“Conócete a ti mismo”, decía la inscripción que los siete sabios colocaron en el santuario de Delfos. Hoy hemos descubierto que esta pseudopsicología, que propone la existencia previa de un sujeto que por medio de la autoconciencia se puede llegar a conocer, pasa por alto la profundidad de la cuestión.
Es verdad, somos algo así como un sujeto, al menos en cuanto que legalmente somos responsables de nuestros actos. Es jurídicamente como mejor se aprecia que somos como una unidad irreducible, porque es en la Ley donde se pueden aplicar penas a un sujeto en concreto sin que se pueda apelar a sus condiciones sociales, culturales, etc, para eliminar la sentencia.
De todos modos la antigua frase nos ilumina acerca de una cuestión que no se puede evitar: la de la alienación en la que reside la previa posibilidad de comprensión o conocimiento de nosotros mismos. Esta previa alienación es la condición de todo conocimiento, de manera que también ha de serlo del conocimiento de nuestra esencia particular.
Así como veíamos el distanciamiento propio de la comprensión, lo cual nos hacía más palpable su naturaleza extravagante, en la distancia con nosotros mismos mediante la autoconciencia se pone de relieve de nuevo una alienación inevitable que no logra conocernos, sino comprendernos en cuanto que somos otra cosa que nosotros mismos.
El hombre busca su imagen y por tanto ha de hallarla en algo que no sea él mismo, es decir, aquel que precisamente es el que busca. “Buscar su imagen” es por eso buscar otra cosa por medio de la cual pueda hacerse una “representación” de qué sea él.
Esta alienación fundamental tiene un correlato específico en ese acto que no se suele meditar y que sin embargo es de una importancia sin igual, a saber, el traer a un hijo a este mundo. Dar a luz a un hijo es, psicológicamente, el transponer las carencias y deseos del padre en otro ser del cual no se ha respetado su carácter personal.

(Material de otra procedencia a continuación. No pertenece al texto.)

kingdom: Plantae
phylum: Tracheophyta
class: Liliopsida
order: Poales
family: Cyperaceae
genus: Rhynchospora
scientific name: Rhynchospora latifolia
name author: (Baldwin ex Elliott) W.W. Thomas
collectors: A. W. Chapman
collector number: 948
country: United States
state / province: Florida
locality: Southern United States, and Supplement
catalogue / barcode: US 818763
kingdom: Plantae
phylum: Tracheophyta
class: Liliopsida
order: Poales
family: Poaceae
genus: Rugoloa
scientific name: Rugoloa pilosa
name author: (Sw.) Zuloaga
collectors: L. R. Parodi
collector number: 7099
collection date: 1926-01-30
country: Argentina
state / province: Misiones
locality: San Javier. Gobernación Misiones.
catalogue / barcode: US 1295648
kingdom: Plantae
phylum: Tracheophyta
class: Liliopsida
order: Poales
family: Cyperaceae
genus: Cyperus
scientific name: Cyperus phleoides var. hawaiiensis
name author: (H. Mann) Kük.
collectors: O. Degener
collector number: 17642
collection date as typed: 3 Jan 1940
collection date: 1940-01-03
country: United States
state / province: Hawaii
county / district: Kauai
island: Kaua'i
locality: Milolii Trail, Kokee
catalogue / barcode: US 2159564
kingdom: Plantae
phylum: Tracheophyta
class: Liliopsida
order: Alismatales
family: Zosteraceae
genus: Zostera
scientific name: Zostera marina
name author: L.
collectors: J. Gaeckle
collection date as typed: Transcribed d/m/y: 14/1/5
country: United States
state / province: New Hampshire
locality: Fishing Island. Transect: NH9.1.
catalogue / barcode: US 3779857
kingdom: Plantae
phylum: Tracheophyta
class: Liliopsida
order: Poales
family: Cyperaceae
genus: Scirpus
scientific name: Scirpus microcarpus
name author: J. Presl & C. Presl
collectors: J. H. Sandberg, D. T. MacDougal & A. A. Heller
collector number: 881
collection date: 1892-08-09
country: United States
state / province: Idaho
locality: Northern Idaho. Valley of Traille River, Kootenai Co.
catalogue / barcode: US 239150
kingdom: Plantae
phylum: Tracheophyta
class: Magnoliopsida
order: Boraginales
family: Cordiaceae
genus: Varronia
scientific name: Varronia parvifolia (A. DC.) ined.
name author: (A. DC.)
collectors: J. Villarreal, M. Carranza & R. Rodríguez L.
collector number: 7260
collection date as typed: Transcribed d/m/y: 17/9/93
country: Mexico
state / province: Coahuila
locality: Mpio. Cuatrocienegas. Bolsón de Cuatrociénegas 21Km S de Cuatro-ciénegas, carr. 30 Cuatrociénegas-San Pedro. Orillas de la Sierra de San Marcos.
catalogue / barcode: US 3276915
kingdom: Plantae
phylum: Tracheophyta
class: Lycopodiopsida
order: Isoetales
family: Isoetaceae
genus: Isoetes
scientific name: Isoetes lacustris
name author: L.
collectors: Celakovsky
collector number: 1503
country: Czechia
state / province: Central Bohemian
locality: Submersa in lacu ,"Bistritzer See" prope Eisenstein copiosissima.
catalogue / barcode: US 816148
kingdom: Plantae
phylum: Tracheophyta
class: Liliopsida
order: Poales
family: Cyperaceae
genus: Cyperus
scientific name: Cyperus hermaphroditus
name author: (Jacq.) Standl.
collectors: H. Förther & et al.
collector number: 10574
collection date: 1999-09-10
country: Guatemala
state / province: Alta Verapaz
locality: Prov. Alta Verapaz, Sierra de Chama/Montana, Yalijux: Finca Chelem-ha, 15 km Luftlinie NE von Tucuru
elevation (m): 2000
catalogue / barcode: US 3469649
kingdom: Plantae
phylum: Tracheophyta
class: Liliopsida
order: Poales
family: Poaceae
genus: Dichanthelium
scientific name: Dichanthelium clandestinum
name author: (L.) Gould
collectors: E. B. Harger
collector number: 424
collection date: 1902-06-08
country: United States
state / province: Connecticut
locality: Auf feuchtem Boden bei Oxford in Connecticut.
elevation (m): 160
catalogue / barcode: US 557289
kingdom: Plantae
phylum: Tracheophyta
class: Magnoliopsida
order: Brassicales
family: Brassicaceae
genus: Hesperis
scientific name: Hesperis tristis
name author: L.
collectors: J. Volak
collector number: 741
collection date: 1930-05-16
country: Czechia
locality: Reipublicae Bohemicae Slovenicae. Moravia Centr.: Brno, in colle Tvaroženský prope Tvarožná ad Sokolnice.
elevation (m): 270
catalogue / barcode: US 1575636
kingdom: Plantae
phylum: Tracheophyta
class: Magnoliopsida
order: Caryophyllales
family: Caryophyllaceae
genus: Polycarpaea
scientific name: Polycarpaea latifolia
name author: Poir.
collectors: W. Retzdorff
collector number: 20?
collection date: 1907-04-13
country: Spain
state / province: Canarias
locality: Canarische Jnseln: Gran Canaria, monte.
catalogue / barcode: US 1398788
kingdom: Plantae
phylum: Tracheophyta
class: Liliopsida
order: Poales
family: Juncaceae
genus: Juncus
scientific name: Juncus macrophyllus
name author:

Pues de inmediato el padre y la madre moldean de forma tan insistente ese producto de su imaginación que es el alma del hijo, que nada que sea propio de él queda a salvo, excepto la pura exterioridad carnal, de la cual los padres son sus creadores primigenios.
Y sin embargo, ¡qué extrañeza natural! El hijo es hijo del padre como la idea misma de su perfección es hija del padre: hijo e idea nacen del padre del mismo modo, y por fin los progenitores logran su identidad: en cuanto pueden volcar sus deseos insatisfechos en el hijo y en cuanto son los padres de una criatura, obteniendo una respuesta a su pregunta sobre la identidad.
Padre e hijo, Dios encarnado en el Hijo Jesucristo, la Patria encarnada en el soldado, el sistema en el filósofo, etc. Este proceso de alienación como condición de la identidad es recurrente en el comportamiento humano.
Nuestra tesis, llena de amargo cinismo, es que tal alienación no significa identidad sino diferencia, y no acercamiento sino huida. Esta alienación tiene su génesis en la huida del vacío que en verdad somos, en el que se refleja el silencio del universo y del ser en general.
Ningún ser humano puede soportar la insistencia de esa mirada desde lo más alto del infinito, donde reside todo lo existente y no existente en la forma de una enorme interrogación, cuya evitación a su vez constituye la existencia propia de los hombres.